# Fragment tekstu:
Kitz 2007
drugi etap eksploracji
Perspektywy tegorocznej wyprawy nie były najlepsze - albo się sprężymy i coś zacznie puszczać, albo będzie to wyprawa retransportowa. Oczywiście drugi wariant nie wchodził w rachubę! Przybyłe wcześniej wici w postaci Pumy, Qba i "Hercika" (jak mówi Puma) już w piątek (17. 03) poręczują wstępną część Jaskini Feichtnera. W poniedziałek wszyscy są już u góry w Alpincenter. Następnego dnia Misiek, Melon i Kaziu udrażniają przekop, a zaraz za nimi wchodzą Tomek, Qb i Piotrek na szybki biwak. Niestety kończy się on odwrotem z powodu niepalnej, zeszłorocznej benzyny.
W środę (20. 03) na biwak wchodzą Puma i ja oraz Wojtek i Jacooś. My od razu idziemy na szychtę i wspinam się pierwszym kominem w Kryształowej Galerii. Po ok. 30 metrach docieram do jego szczytu, skąd Puma zjeżdża równoległym kominem z powrotem do galerii. Następna zmiana sprawdza Studnię Umarłych Nacieków i rejon Matternhorn Gangu, gdzie zaczynają przekopywać zamulony korytarzyk. W międzyczasie na biwak dociera Tomek w asyście Melona, który następnie samotnie udaje się na powierzchnię...

# Dostarczone dane:
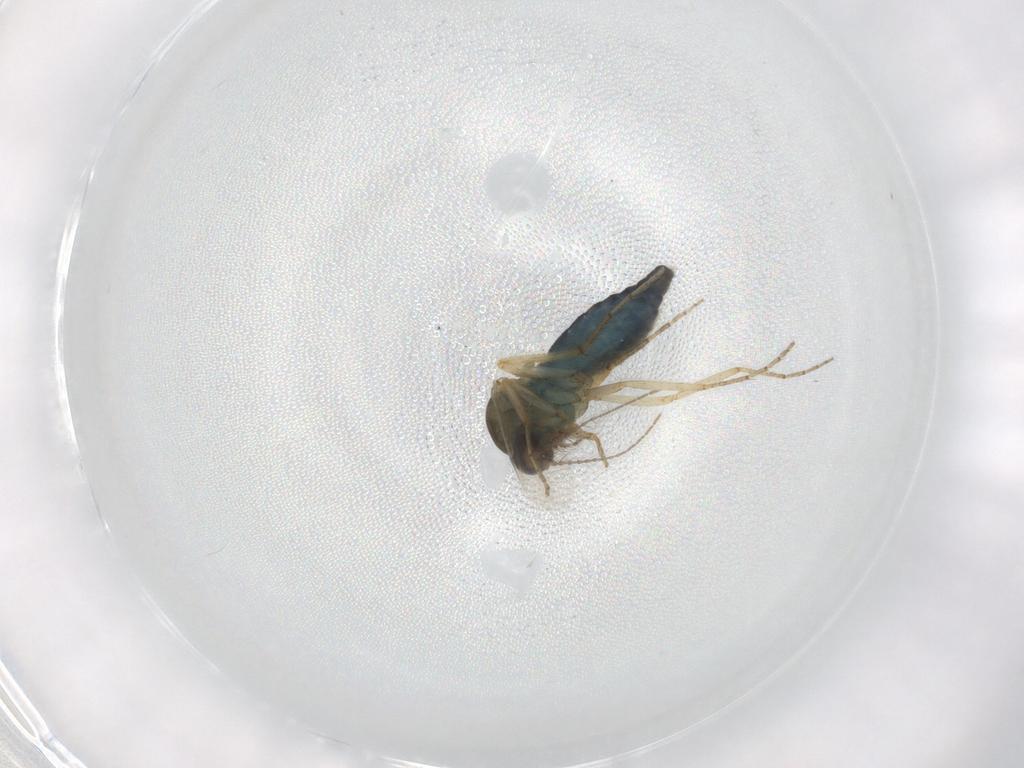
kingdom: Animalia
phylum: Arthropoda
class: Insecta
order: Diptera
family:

==

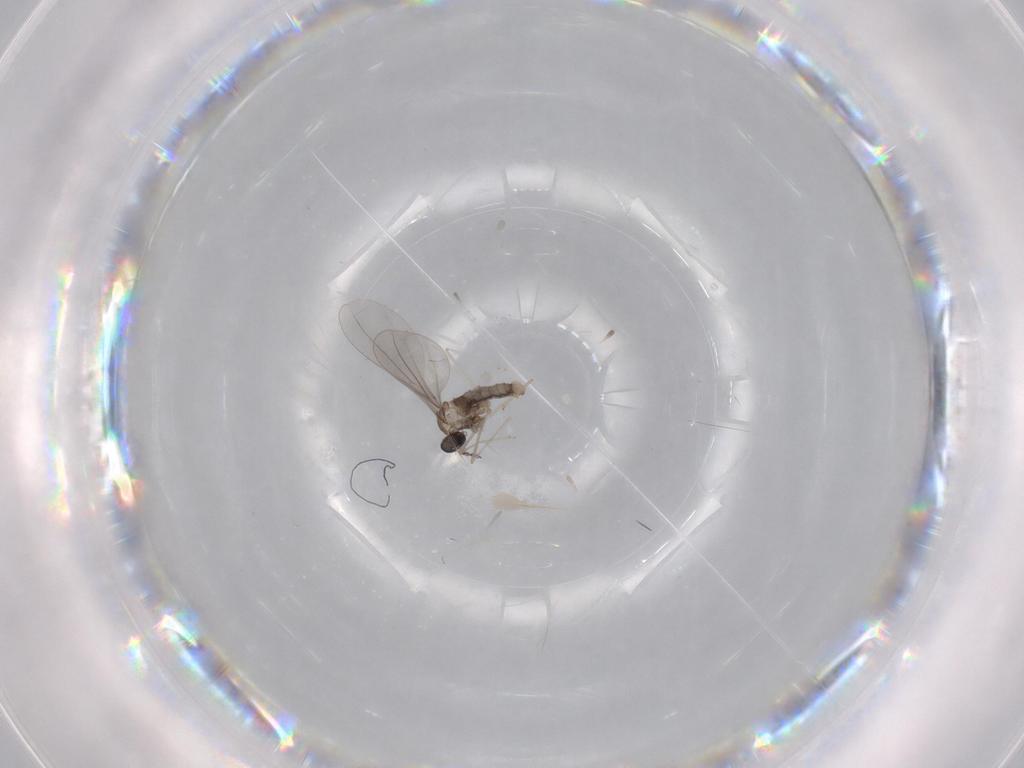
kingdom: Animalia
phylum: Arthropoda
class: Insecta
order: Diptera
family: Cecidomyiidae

---

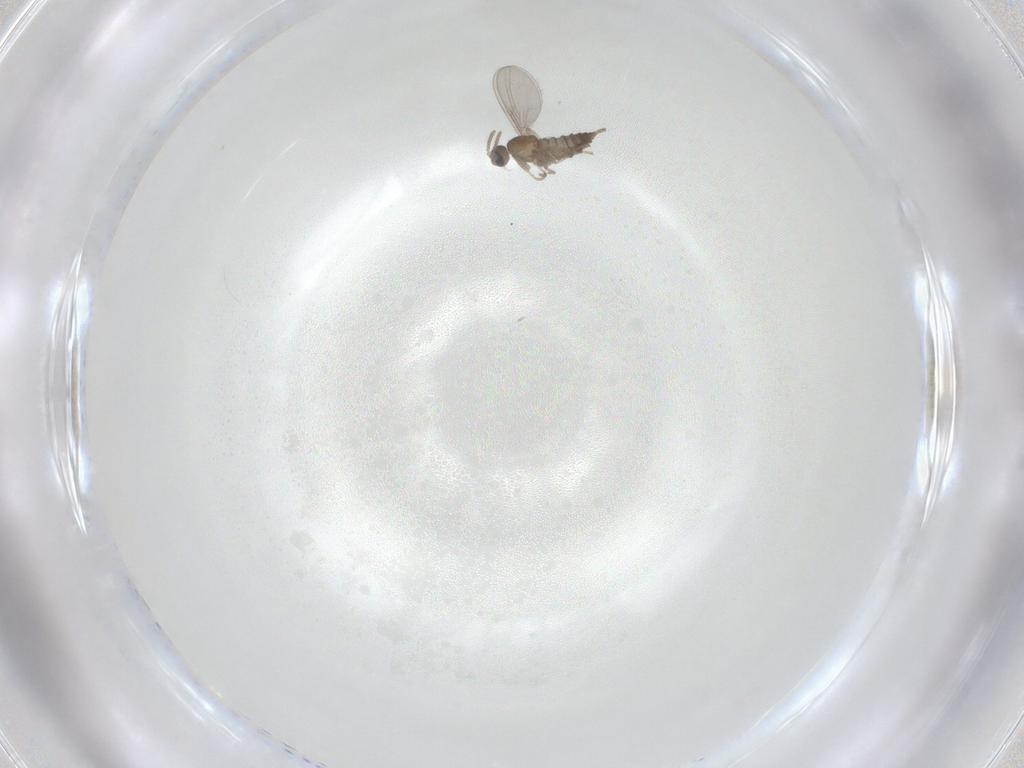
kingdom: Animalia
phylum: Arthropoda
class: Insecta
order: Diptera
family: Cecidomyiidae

# Zadania do wykonania:
[1] Oceń, czy poniższe stwierdzenia zgadzają się z relacją z wyprawy. Przy każdym odpowiedz „tak” lub „nie” i przytocz dosłownie rozstrzygające słowa relacji.
(a) Wstępną część Jaskini Feichtnera zaporęczowano w piątek 17. 03.
(b) Szybki biwak Tomka, Qba i Piotrka zakończył się odwrotem z powodu braku lin.
(c) Melon został na biwaku razem z Tomkiem.
[2] Wymień wszystkie nazwy własne miejsc, które występują w treści relacji z wyprawy (bez tytułu).
[3] Wypisz dokładnie fragment relacji z wyprawy: wszystko od „W środę (20.” w dół aż po „się na powierzchnię...”.
Dane nie mają żadnego związku z relacją.

# Odpowiedzi do zadań:
[1]
(a) Tak: „już w piątek (17. 03) poręczują wstępną część Jaskini Feichtnera”.
(b) Nie: „kończy się on odwrotem z powodu niepalnej, zeszłorocznej benzyny”.
(c) Nie: „który następnie samotnie udaje się na powierzchnię”.

[2] Jaskinia Feichtnera, Alpincenter, Kryształowa Galeria, Studnia Umarłych Nacieków, Matternhorn Gang.

[3]
W środę (20. 03) na biwak wchodzą Puma i ja oraz Wojtek i Jacooś. My od razu idziemy na szychtę i wspinam się pierwszym kominem w Kryształowej Galerii. Po ok. 30 metrach docieram do jego szczytu, skąd Puma zjeżdża równoległym kominem z powrotem do galerii. Następna zmiana sprawdza Studnię Umarłych Nacieków i rejon Matternhorn Gangu, gdzie zaczynają przekopywać zamulony korytarzyk. W międzyczasie na biwak dociera Tomek w asyście Melona, który następnie samotnie udaje się na powierzchnię...